Copy the listing below word for word, including each answer, and omit the pictures.

LISTED RECORDS
== Segment start ==
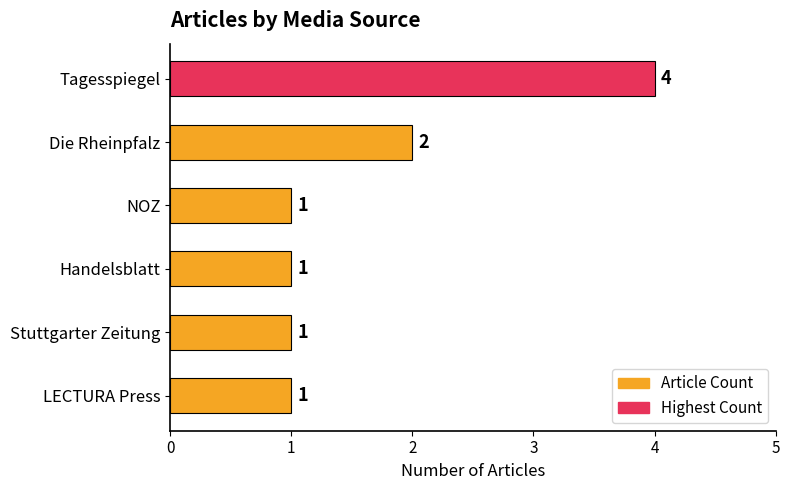

Count the number of categories in the chart.

6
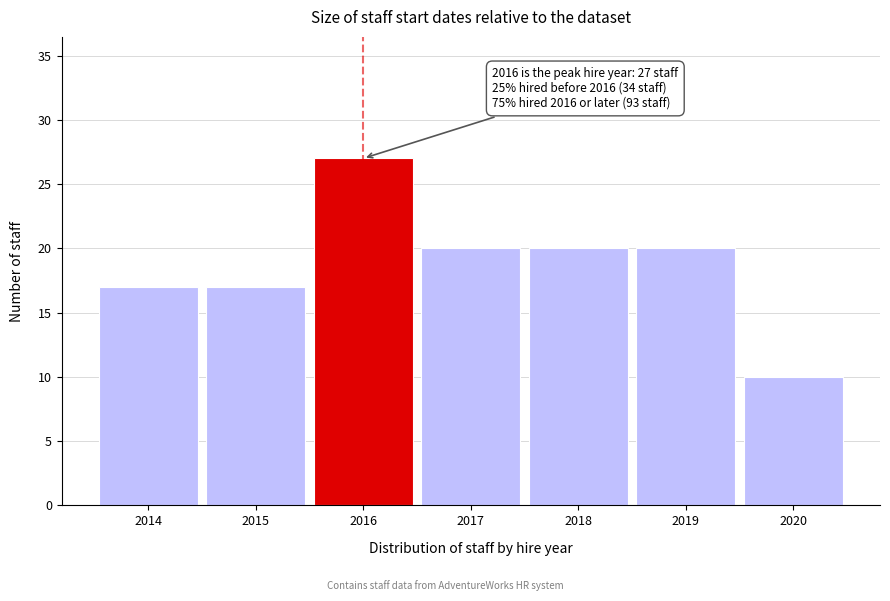

Reading right to left, list all the values displayed in this chart.

2020=10	2019=20	2018=20	2017=20	2016=27	2015=17	2014=17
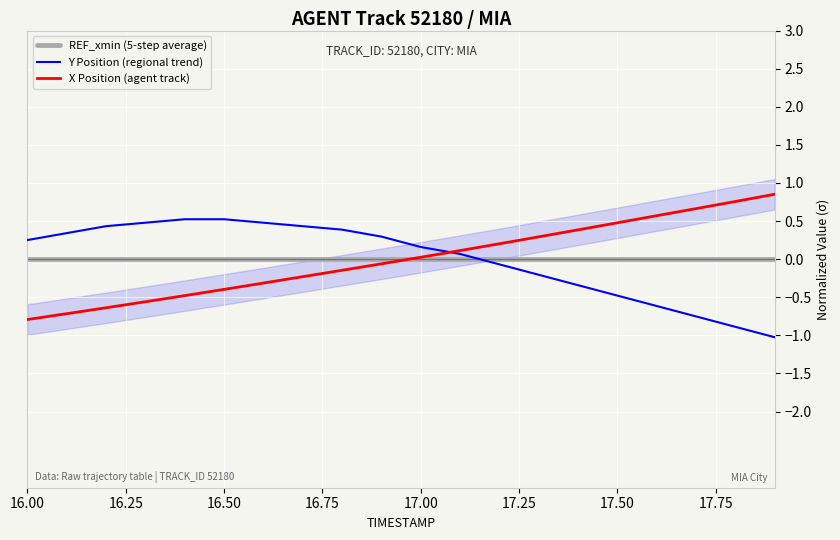

What is the smallest value displayed?

-1.0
== Segment end ==
COMPLETED EXERCISE
Count the number of categories in the chart.

6

Reading right to left, list all the values displayed in this chart.

2020=10	2019=20	2018=20	2017=20	2016=27	2015=17	2014=17

What is the smallest value displayed?

-1.0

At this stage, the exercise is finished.